The crisis did not come until 3:15 p.m. upon the arrival of Lt. Hagonberg. De la Rama, already very impatient to know the truth, asked him point blank, “Is the rumor now very strong, that we will soon depart for Manila to be released, true?” The Lieutenant answered without any hesitation, “There is no news about your release.” A heavy thud was heard. It was us like a log dropped over our beds. The market crashed. In the wake of the collapse we saw nothing but men with their chins rested on their hands. It was again reminiscent of the scenes at the stock exchange in Crystal Arcade Exchange when favorite stocks suddenly collapsed. We were lucky that although we claim to have already absorbed the American way of life, there was one feature of it that we had not imitated. In America, among the speculators in Wall Street, cases have been registered where reputed millionaires invested all they had and more in stocks hoping to be multi-millionaires. Sitting in front of the tickers, they watched the market constantly. They watched the value of their stocks go down and continue to go down to the point where if they sell, they would be headed directly for the poor house. A case was reported where the investor dropped the ticker’s lace paper, dismissed all his employees, entered the inner room to his private office, got a glass and the whiskey bottle, and began to drink. When already groggy but not yet completely drunk, he scratched a pathetic note of farewell to his family, laid it carefully on the desk, placed a paper weight on it so that it would not be blown by the wind; pulled out a revolver from his deskdrawer… the rest need not be told. The next day, there was the usual obituary notice. Many similar cases were reported. If we had imbibed this way of life, there would have been one or two for whose soul’s repose we would have been praying.

→ Data for analysis
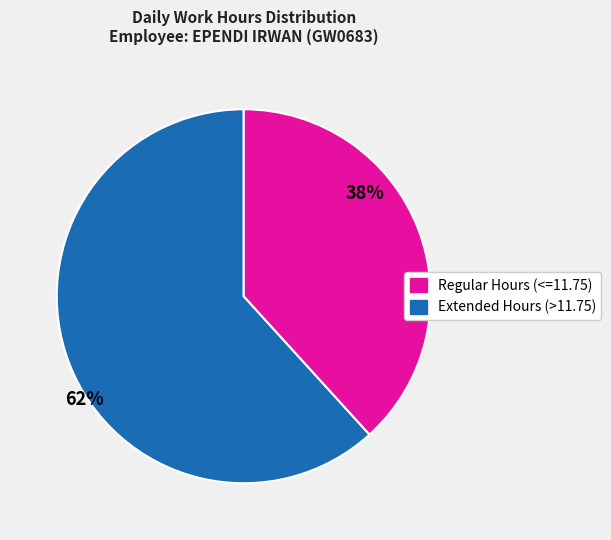

Do Regular Hours (<=11.75) and Extended Hours (>11.75) together represent more than half of the pie?

Yes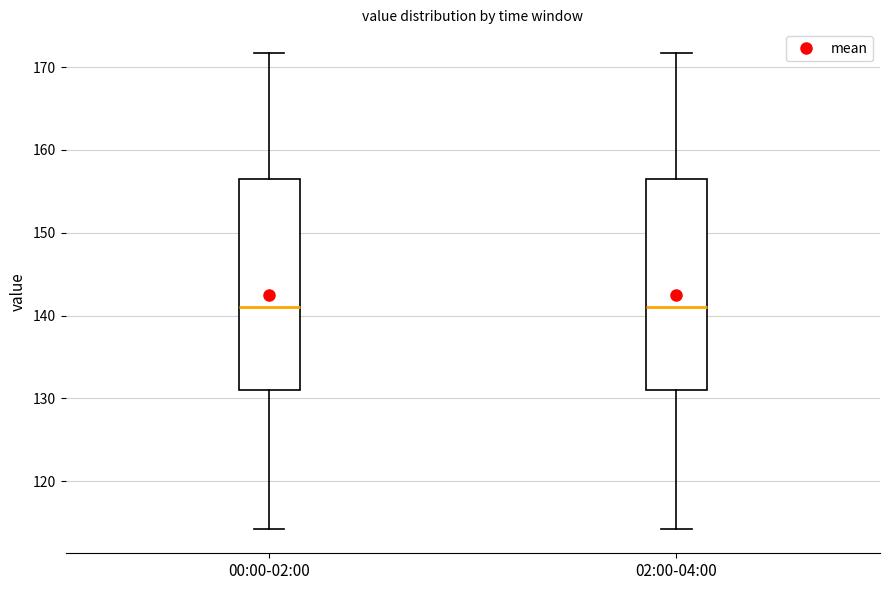

Reading left to right, transcribe this box plot: for each box, give where its median line is, the range the box spans, and where its two whiskers end, as read against the y-axis. The values are not printed on the chart, so give them approximately, as read against the axis.

00:00-02:00: median 141, box 131 to 157, whiskers 114 to 172
02:00-04:00: median 141, box 131 to 157, whiskers 114 to 172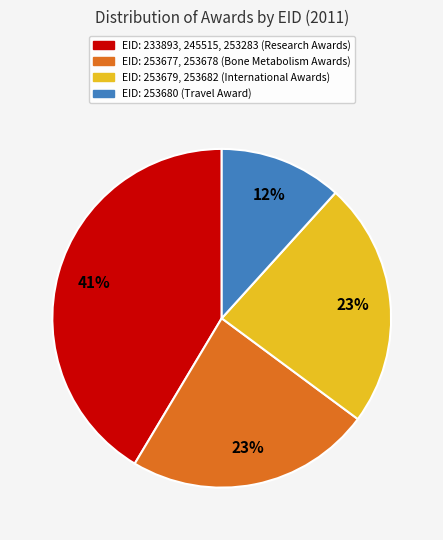

Is there any slice that represents more than half of the pie?

No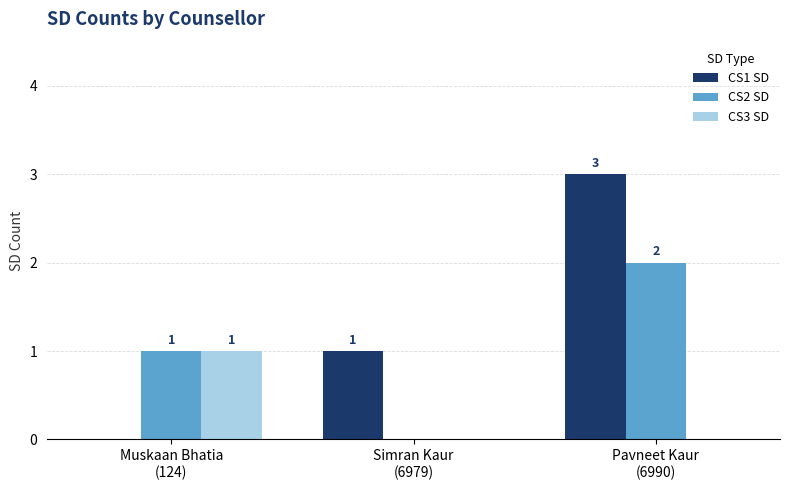

What is the approximate value of CS1 SD at Simran Kaur
(6979)?

1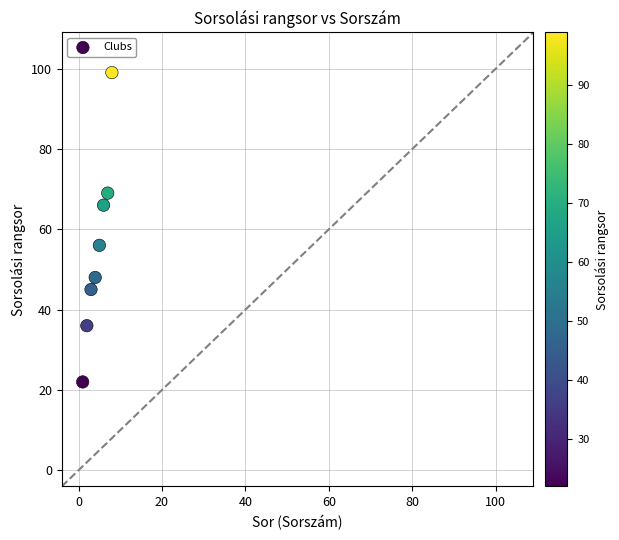

What Y value in the scatter plot is closest to 60?

56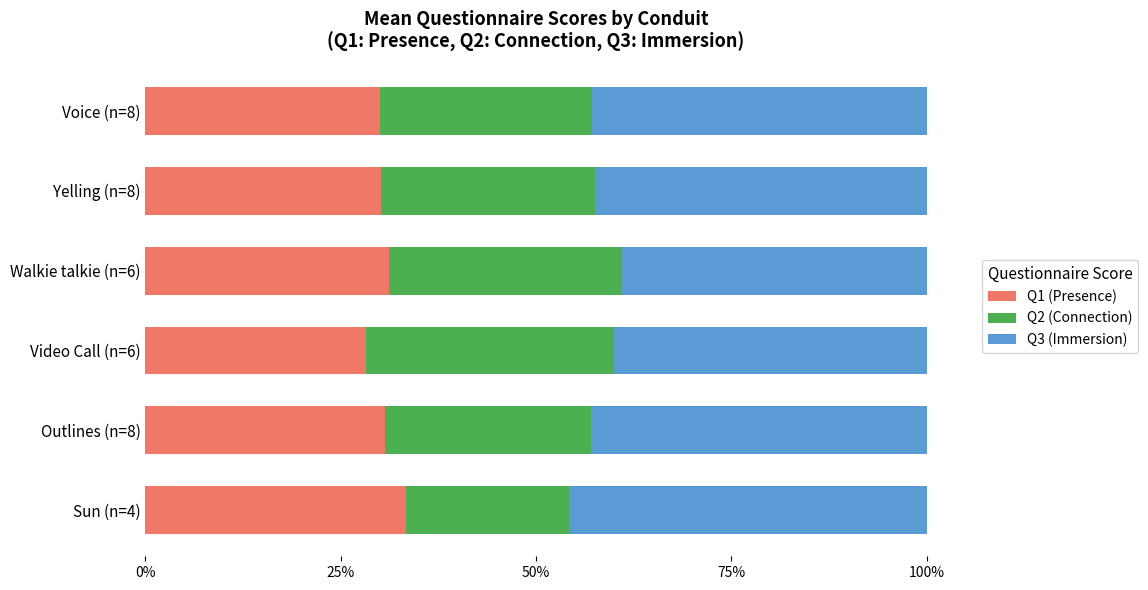

What is the lowest value of the Q1 (Presence) series?

28.2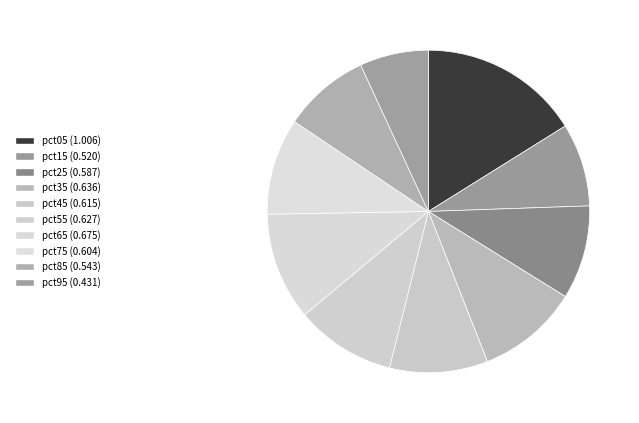

The pct25 slice represents 1% of the pie. True or false?

False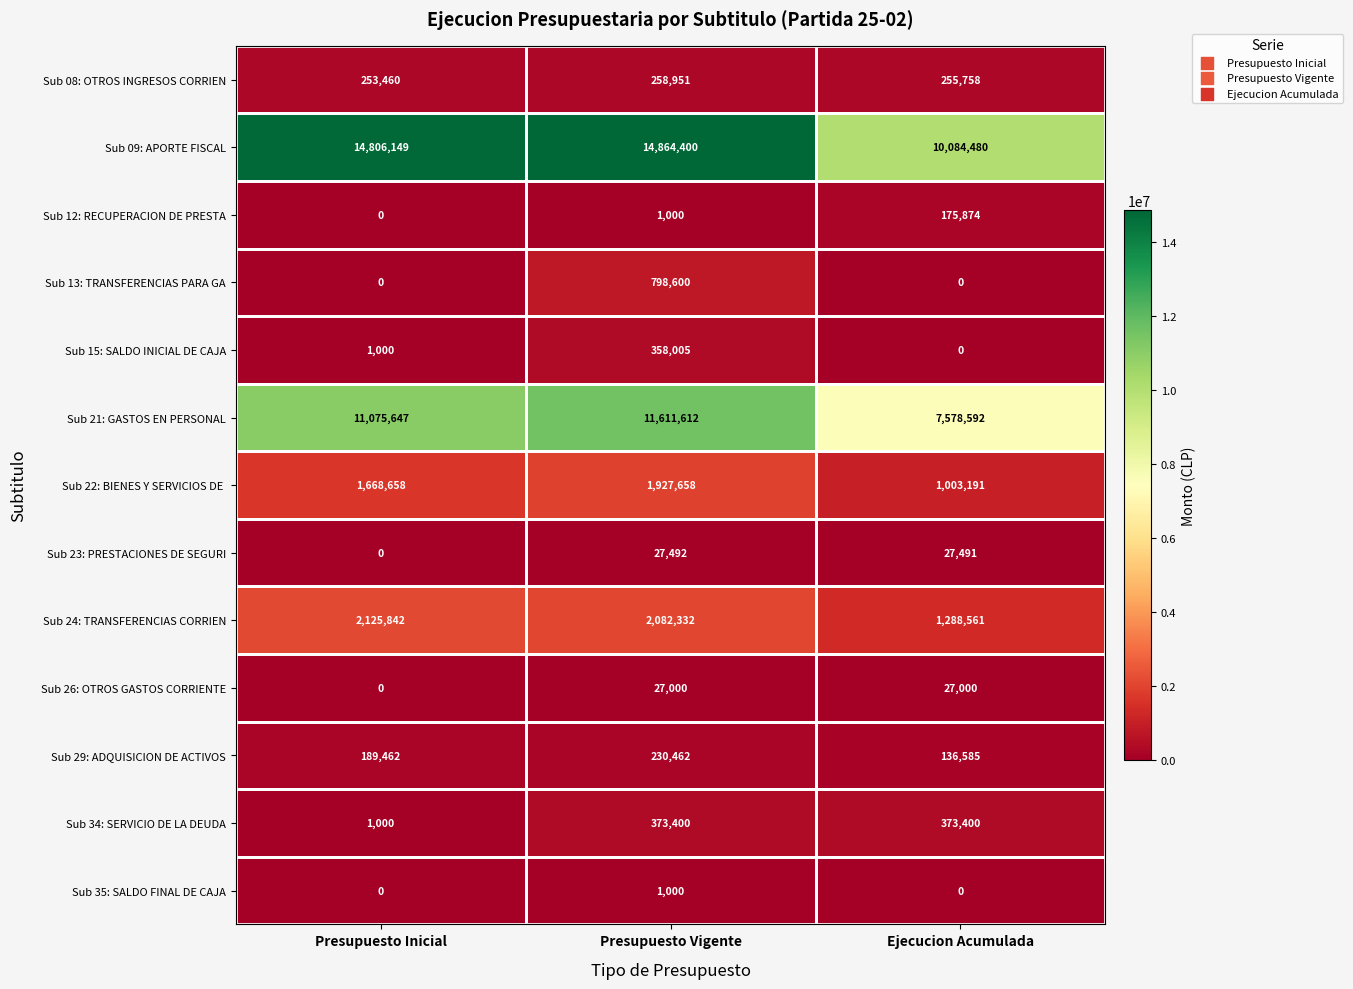

Count the number of categories in the chart.

3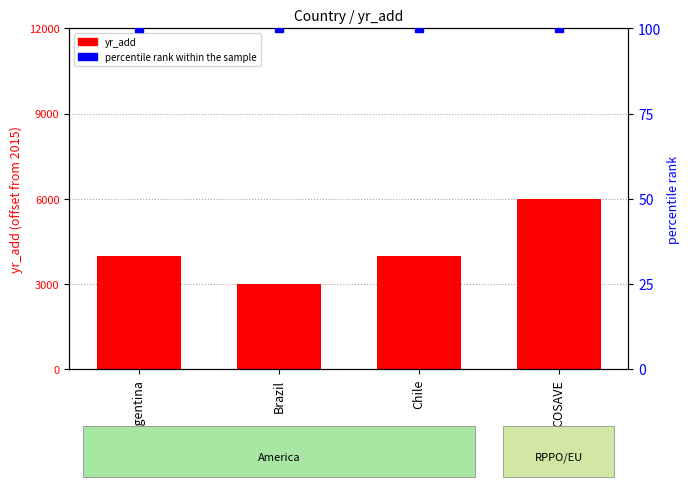

What are all the series names shown in the legend?

yr_add, percentile rank within the sample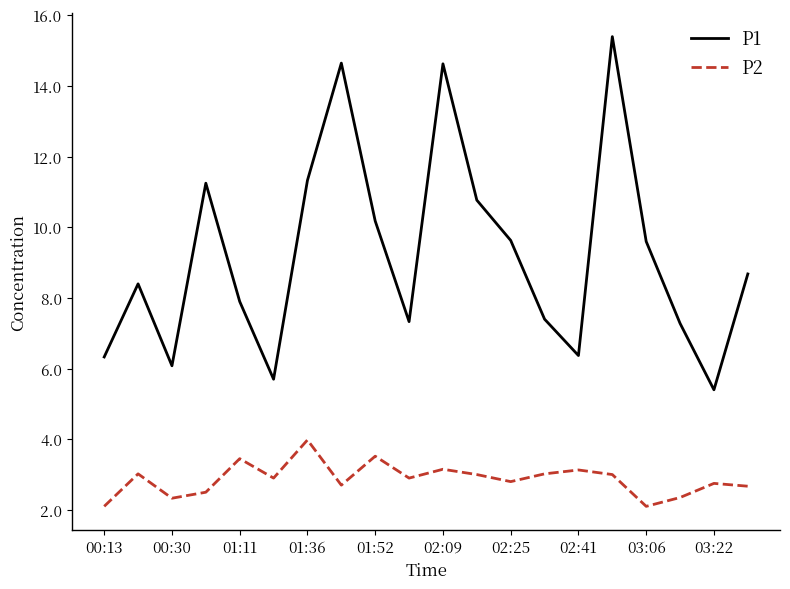

Rank the series by their average value, from highest to lowest.

P1, P2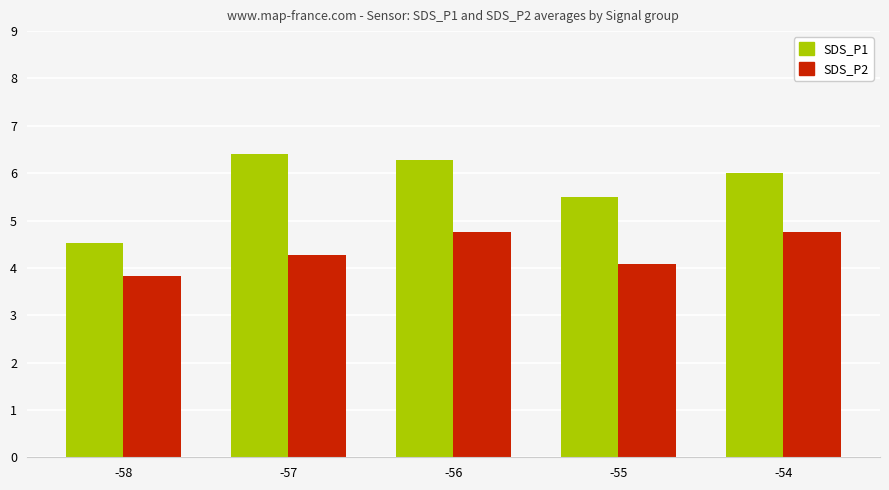

True or false: SDS_P2 has a value of 3.8 at -58.

True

→ Exercise prompt
Condense the paragraph of the extracted text beginning "The crisis did not come until 3:15 p.m." into a shorter paragraph that keeps its main facts.

→ Response to the task
The crisis came at 3:15 p.m., when Lt. Hagonberg arrived. De la Rama, impatient for the truth, asked him directly whether the strong rumor that we would soon leave for Manila to be released was true. The Lieutenant answered without hesitation that there was no news about our release. The market crashed, leaving men with their chins on their hands, a scene reminiscent of favorite stocks collapsing at the Crystal Arcade Exchange. Luckily, we had not imitated one feature of the American way of life. Among Wall Street speculators, investors who staked everything on stocks sometimes watched their value fall toward ruin. In one reported case, a ruined investor dismissed his employees, drank whiskey in his private office, left a farewell note for his family, and pulled a revolver from his desk drawer. His obituary appeared the next day, and many similar cases were reported. Had we adopted this way of life, we would have been praying for the souls of one or two among us.